Consta que antes de rodar su oscarizada La vida es bella, Roberto Benigni fue tocado por Radu Mihaileanu. El director franco-rumano le había enviado el guión de El tren de la vida, que Benigni leyó y descartó. "Me gusta", le habría dicho, "pero no acostumbro a actuar en películas que no dirijo". Mihaileanu demoró la filmación hasta completar el elenco, y ahora se queja de que Benigni le robó la idea. No ha de ser para tanto –son dos films bastante diferentes, como se verá–, pero todo indica que la idea de Mihaileanu obró cuanto menos como disparador para la fábula del italiano. Lo que cabe agradecer, en cualquier caso, es el "no" de Benigni, ya que su payasismo omnímodo hubiera conspirado nada menos que contra la esencia de El tren de la vida.

Es que el film de Mihaileanu es saludablemente coral. Narra las desventuras de los habitantes de una aldea judía centroeuropea, que en 1941, ante la proximidad de los nazis, deciden fabricar un tren a imagen y semejanza de los utilizados por los alemanes... y autodeportarse. No hacia un campo de concentración, por cierto, sino primero a Rusia, y finalmente a Palestina. Una vez armado y disfrazado el tren, ellos mismos se travisten. La mayor parte hará de prisioneros y unos pocos, de oficiales de la SS. Entre los aciertos de El tren de la vida hay que citar el equilibrio que hace que todas estas criaturas se articulen efectivamente como un coro. Como en La lista de Schindler (salvando las distancias, claro está), el protagonismo repartido da la medida de la aventura colectiva sin obturar el crecimiento individual de algunos pocos personajes: el que ha sido designado "comandante" por su dominio de la lengua de Goethe, el "loco" del pueblo –que no es tan loco, se sabrá– y el más viejo de los "sabios" llevan algo así como la voz cantante en los momentos más emotivos de la anécdota.

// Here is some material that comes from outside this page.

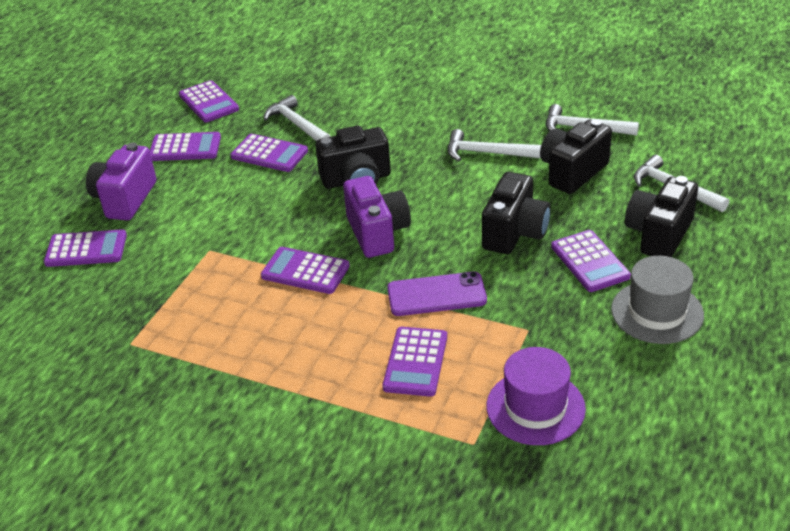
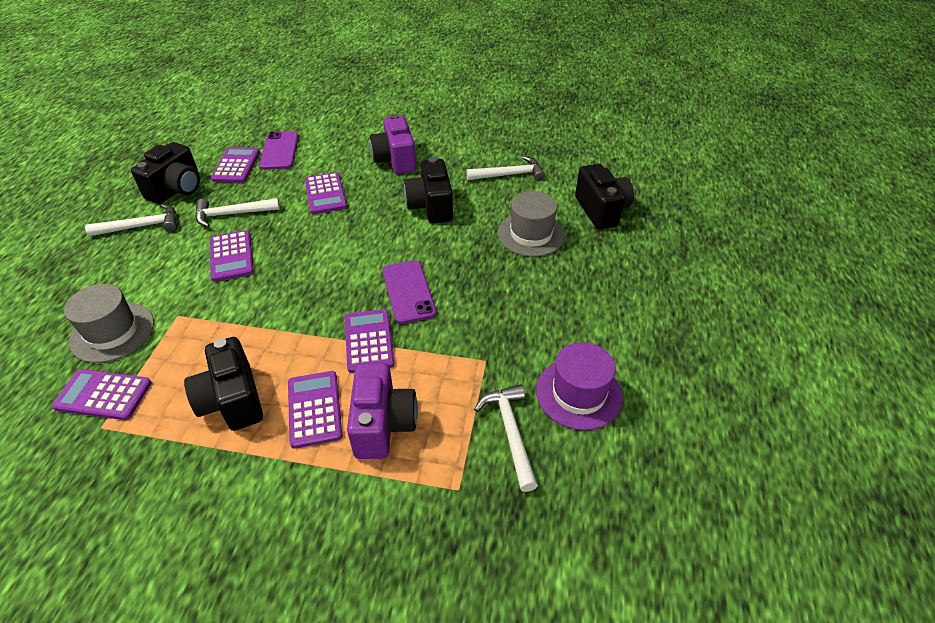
grey hat: 1 -> 2
purple calculator: 7 -> 6
purple phone: 1 -> 2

Que no son muchos, ya que el tren avanza mayormente en clave de comedia. Y renace la pregunta que enmarcó el estreno de La vida es bella (ver link al pie): ¿puede montarse una comedia sobre el Holocausto? La respuesta ahora es otra. Primero porque, a difrencia del film de Benigni, El tren de la vida puede darse el lujo de prescindir prácticamente de los nazis. Cosa que en La vida es bella –¡ambientada en un campo de concentración!– sonaba mortalmente artificiosa y acá, en cambio, obsequia a las imágenes cierto sentido universal: el de la imaginación puesta al servicio de la supervivencia colectiva. Es decir, una aventura vigente en cualquier momento y en cualquier lugar. Otra cuestión es que los chistes, en general, no son nada del otro mundo. Especialmente los que giran en torno de un grupo de judíos convertidos al marxismo-leninismo, que pecan de infantiles y pueden llegar a hartar. Lo ajustado del elenco y el ritmo, casi siempre ágil desde la partida del convoy, prometen igualmente una aceptable hora y media de aventuras para todos los que se suban al estribo.